───── Records shown

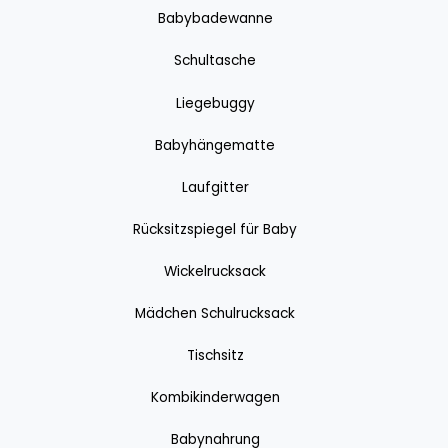
Babybadewanne
Schultasche
Liegebuggy
Babyhängematte
Laufgitter
Rücksitzspiegel für Baby
Wickelrucksack
Mädchen Schulrucksack
Tischsitz
Kombikinderwagen
Babynahrung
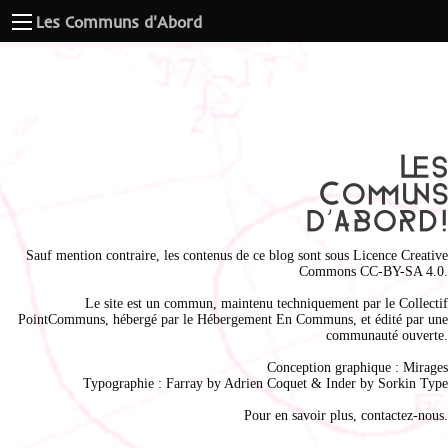
Les Communs d'Abord
Sauf mention contraire, les contenus de ce blog sont sous
Licence Creative
Commons CC-BY-SA 4.0
.
Le site est un commun, maintenu techniquement par le
Collectif
PointCommuns
, hébergé par le
Hébergement En Communs
, et édité par une
communauté ouverte.
Conception graphique :
Mirages
Typographie : Farray by
Adrien Coque
t & Inder by
Sorkin Type
Pour en savoir plus,
contactez-nous
.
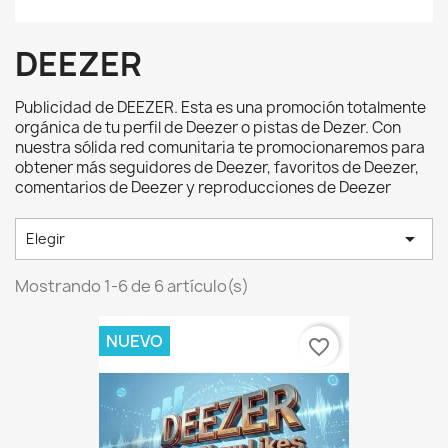
DEEZER
Publicidad de DEEZER. Esta es una promoción totalmente
orgánica de tu perfil de Deezer o pistas de Dezer. Con
nuestra sólida red comunitaria te promocionaremos para
obtener más seguidores de Deezer, favoritos de Deezer,
comentarios de Deezer y reproducciones de Deezer

Elegir
Mostrando 1-6 de 6 artículo(s)
NUEVO
favorite_border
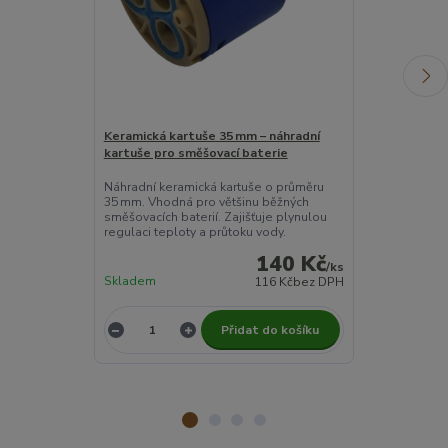
Keramická kartuše 35 mm – náhradní
Náhradní ovlá
kartuše pro směšovací baterie
vodovodní bat
Náhradní keramická kartuše o průměru
Náhradní ovlá
35 mm. Vhodná pro většinu běžných
vodovodní bate
směšovacích baterií. Zajišťuje plynulou
pohodlné ovlá
regulaci teploty a průtoku vody.
140 Kč
/
ks
Skladem
116 Kč
bez DPH
Není skladem
Přidat do košíku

──────────

Write out the data above precisely. Pictures stay out.

Babybadewanne
Schultasche
Liegebuggy
Babyhängematte
Laufgitter
Rücksitzspiegel für Baby
Wickelrucksack
Mädchen Schulrucksack
Tischsitz
Kombikinderwagen
Babynahrung
Les Communs d'Abord
Sauf mention contraire, les contenus de ce blog sont sous
Licence Creative
Commons CC-BY-SA 4.0
.
Le site est un commun, maintenu techniquement par le
Collectif
PointCommuns
, hébergé par le
Hébergement En Communs
, et édité par une
communauté ouverte.
Conception graphique :
Mirages
Typographie : Farray by
Adrien Coque
t & Inder by
Sorkin Type
Pour en savoir plus,
contactez-nous
.
DEEZER
Publicidad de DEEZER. Esta es una promoción totalmente
orgánica de tu perfil de Deezer o pistas de Dezer. Con
nuestra sólida red comunitaria te promocionaremos para
obtener más seguidores de Deezer, favoritos de Deezer,
comentarios de Deezer y reproducciones de Deezer

Elegir
Mostrando 1-6 de 6 artículo(s)
NUEVO
favorite_border
Keramická kartuše 35 mm – náhradní
Náhradní ovlá
kartuše pro směšovací baterie
vodovodní bat
Náhradní keramická kartuše o průměru
Náhradní ovlá
35 mm. Vhodná pro většinu běžných
vodovodní bate
směšovacích baterií. Zajišťuje plynulou
pohodlné ovlá
regulaci teploty a průtoku vody.
140 Kč
/
ks
Skladem
116 Kč
bez DPH
Není skladem
Přidat do košíku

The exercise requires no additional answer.